╭─ GIVEN INFORMATION
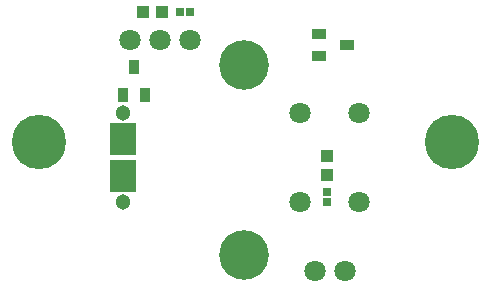
<source format=gts>
G04*
G04 #@! TF.GenerationSoftware,Altium Limited,Altium Designer,18.1.11 (251)*
G04*
G04 Layer_Color=8388736*
%FSLAX25Y25*%
%MOIN*%
G70*
G01*
G75*
%ADD20R,0.04540X0.03359*%
%ADD21R,0.03950X0.03950*%
%ADD22R,0.02965X0.03162*%
%ADD23R,0.08871X0.10642*%
%ADD24R,0.03950X0.03950*%
%ADD25R,0.03162X0.02965*%
%ADD26R,0.03359X0.04540*%
%ADD27C,0.07099*%
%ADD28C,0.18123*%
%ADD29C,0.05131*%
%ADD30C,0.16548*%
D20*
X82973Y81379D02*
D03*
X73721Y77776D02*
D03*
Y84981D02*
D03*
D21*
X76198Y38188D02*
D03*
Y44488D02*
D03*
D22*
X76197Y32382D02*
D03*
Y29036D02*
D03*
D23*
X8366Y37560D02*
D03*
Y50158D02*
D03*
D24*
X21260Y92322D02*
D03*
X14961D02*
D03*
D25*
X30580Y92322D02*
D03*
X27234D02*
D03*
D26*
X12066Y73996D02*
D03*
X15669Y64744D02*
D03*
X8464D02*
D03*
D27*
X72279Y5906D02*
D03*
X82279D02*
D03*
X30580Y83195D02*
D03*
X20580D02*
D03*
X10580D02*
D03*
X67422Y29134D02*
D03*
X87107D02*
D03*
Y58661D02*
D03*
X67422D02*
D03*
D28*
X118110Y49213D02*
D03*
X-19685D02*
D03*
D29*
X8366Y58661D02*
D03*
Y29134D02*
D03*
D30*
X48819Y74803D02*
D03*
Y11417D02*
D03*
M02*

</source>
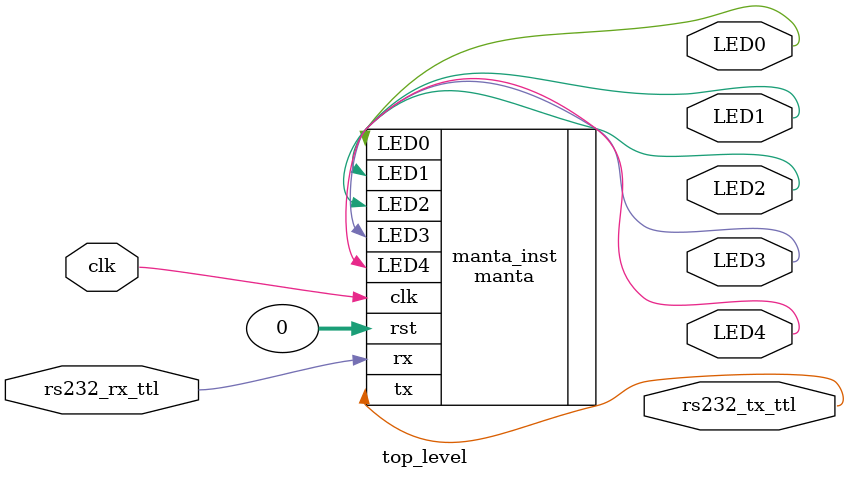
<source format=sv>
`default_nettype none
`timescale 1ns / 1ps

`include "manta.v"

module top_level (
	input wire clk,

    output logic LED0,
    output logic LED1,
    output logic LED2,
    output logic LED3,
    output logic LED4,

	input wire rs232_rx_ttl,
	output logic rs232_tx_ttl
	);

    manta manta_inst (
        .clk(clk),
        .rst(0),

        .rx(rs232_rx_ttl),
        .tx(rs232_tx_ttl),

        .LED0(LED0),
        .LED1(LED1),
        .LED2(LED2),
        .LED3(LED3),
        .LED4(LED4));
endmodule

`default_nettype wire
</source>
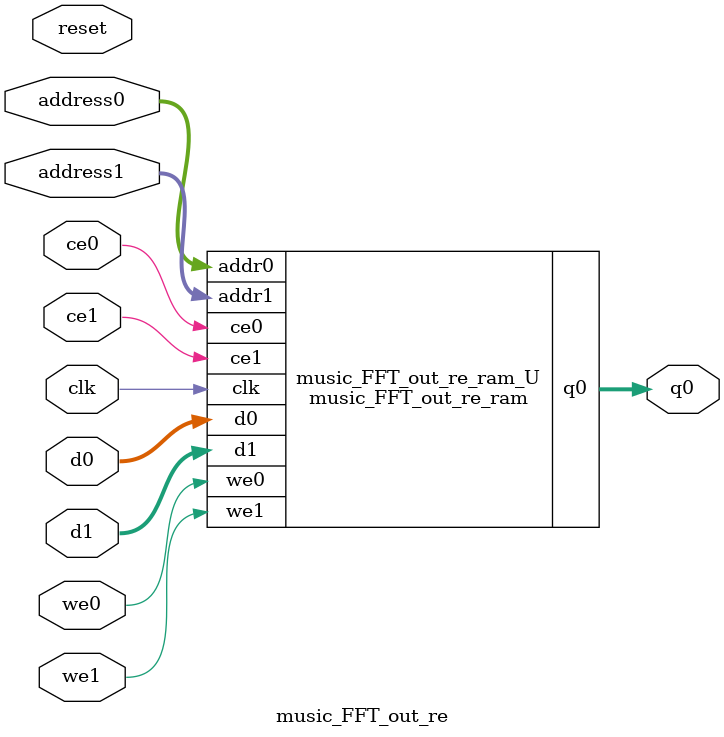
<source format=v>
`timescale 1 ns / 1 ps
module music_FFT_out_re_ram (addr0, ce0, d0, we0, q0, addr1, ce1, d1, we1,  clk);

parameter DWIDTH = 32;
parameter AWIDTH = 10;
parameter MEM_SIZE = 1024;

input[AWIDTH-1:0] addr0;
input ce0;
input[DWIDTH-1:0] d0;
input we0;
output reg[DWIDTH-1:0] q0;
input[AWIDTH-1:0] addr1;
input ce1;
input[DWIDTH-1:0] d1;
input we1;
input clk;

(* ram_style = "block" *)reg [DWIDTH-1:0] ram[0:MEM_SIZE-1];




always @(posedge clk)  
begin 
    if (ce0) 
    begin
        if (we0) 
        begin 
            ram[addr0] <= d0; 
        end 
        q0 <= ram[addr0];
    end
end


always @(posedge clk)  
begin 
    if (ce1) 
    begin
        if (we1) 
        begin 
            ram[addr1] <= d1; 
        end 
    end
end


endmodule

`timescale 1 ns / 1 ps
module music_FFT_out_re(
    reset,
    clk,
    address0,
    ce0,
    we0,
    d0,
    q0,
    address1,
    ce1,
    we1,
    d1);

parameter DataWidth = 32'd32;
parameter AddressRange = 32'd1024;
parameter AddressWidth = 32'd10;
input reset;
input clk;
input[AddressWidth - 1:0] address0;
input ce0;
input we0;
input[DataWidth - 1:0] d0;
output[DataWidth - 1:0] q0;
input[AddressWidth - 1:0] address1;
input ce1;
input we1;
input[DataWidth - 1:0] d1;



music_FFT_out_re_ram music_FFT_out_re_ram_U(
    .clk( clk ),
    .addr0( address0 ),
    .ce0( ce0 ),
    .we0( we0 ),
    .d0( d0 ),
    .q0( q0 ),
    .addr1( address1 ),
    .ce1( ce1 ),
    .we1( we1 ),
    .d1( d1 ));

endmodule


</source>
╰─
Omitting the pictures, copy each record above exactly as it stands.

<source format=gts>
G04*
G04 #@! TF.GenerationSoftware,Altium Limited,Altium Designer,18.1.11 (251)*
G04*
G04 Layer_Color=8388736*
%FSLAX25Y25*%
%MOIN*%
G70*
G01*
G75*
%ADD20R,0.04540X0.03359*%
%ADD21R,0.03950X0.03950*%
%ADD22R,0.02965X0.03162*%
%ADD23R,0.08871X0.10642*%
%ADD24R,0.03950X0.03950*%
%ADD25R,0.03162X0.02965*%
%ADD26R,0.03359X0.04540*%
%ADD27C,0.07099*%
%ADD28C,0.18123*%
%ADD29C,0.05131*%
%ADD30C,0.16548*%
D20*
X82973Y81379D02*
D03*
X73721Y77776D02*
D03*
Y84981D02*
D03*
D21*
X76198Y38188D02*
D03*
Y44488D02*
D03*
D22*
X76197Y32382D02*
D03*
Y29036D02*
D03*
D23*
X8366Y37560D02*
D03*
Y50158D02*
D03*
D24*
X21260Y92322D02*
D03*
X14961D02*
D03*
D25*
X30580Y92322D02*
D03*
X27234D02*
D03*
D26*
X12066Y73996D02*
D03*
X15669Y64744D02*
D03*
X8464D02*
D03*
D27*
X72279Y5906D02*
D03*
X82279D02*
D03*
X30580Y83195D02*
D03*
X20580D02*
D03*
X10580D02*
D03*
X67422Y29134D02*
D03*
X87107D02*
D03*
Y58661D02*
D03*
X67422D02*
D03*
D28*
X118110Y49213D02*
D03*
X-19685D02*
D03*
D29*
X8366Y58661D02*
D03*
Y29134D02*
D03*
D30*
X48819Y74803D02*
D03*
Y11417D02*
D03*
M02*

</source>
<source format=sv>
`default_nettype none
`timescale 1ns / 1ps

`include "manta.v"

module top_level (
	input wire clk,

    output logic LED0,
    output logic LED1,
    output logic LED2,
    output logic LED3,
    output logic LED4,

	input wire rs232_rx_ttl,
	output logic rs232_tx_ttl
	);

    manta manta_inst (
        .clk(clk),
        .rst(0),

        .rx(rs232_rx_ttl),
        .tx(rs232_tx_ttl),

        .LED0(LED0),
        .LED1(LED1),
        .LED2(LED2),
        .LED3(LED3),
        .LED4(LED4));
endmodule

`default_nettype wire
</source>
<source format=v>
`timescale 1 ns / 1 ps
module music_FFT_out_re_ram (addr0, ce0, d0, we0, q0, addr1, ce1, d1, we1,  clk);

parameter DWIDTH = 32;
parameter AWIDTH = 10;
parameter MEM_SIZE = 1024;

input[AWIDTH-1:0] addr0;
input ce0;
input[DWIDTH-1:0] d0;
input we0;
output reg[DWIDTH-1:0] q0;
input[AWIDTH-1:0] addr1;
input ce1;
input[DWIDTH-1:0] d1;
input we1;
input clk;

(* ram_style = "block" *)reg [DWIDTH-1:0] ram[0:MEM_SIZE-1];




always @(posedge clk)  
begin 
    if (ce0) 
    begin
        if (we0) 
        begin 
            ram[addr0] <= d0; 
        end 
        q0 <= ram[addr0];
    end
end


always @(posedge clk)  
begin 
    if (ce1) 
    begin
        if (we1) 
        begin 
            ram[addr1] <= d1; 
        end 
    end
end


endmodule

`timescale 1 ns / 1 ps
module music_FFT_out_re(
    reset,
    clk,
    address0,
    ce0,
    we0,
    d0,
    q0,
    address1,
    ce1,
    we1,
    d1);

parameter DataWidth = 32'd32;
parameter AddressRange = 32'd1024;
parameter AddressWidth = 32'd10;
input reset;
input clk;
input[AddressWidth - 1:0] address0;
input ce0;
input we0;
input[DataWidth - 1:0] d0;
output[DataWidth - 1:0] q0;
input[AddressWidth - 1:0] address1;
input ce1;
input we1;
input[DataWidth - 1:0] d1;



music_FFT_out_re_ram music_FFT_out_re_ram_U(
    .clk( clk ),
    .addr0( address0 ),
    .ce0( ce0 ),
    .we0( we0 ),
    .d0( d0 ),
    .q0( q0 ),
    .addr1( address1 ),
    .ce1( ce1 ),
    .we1( we1 ),
    .d1( d1 ));

endmodule


</source>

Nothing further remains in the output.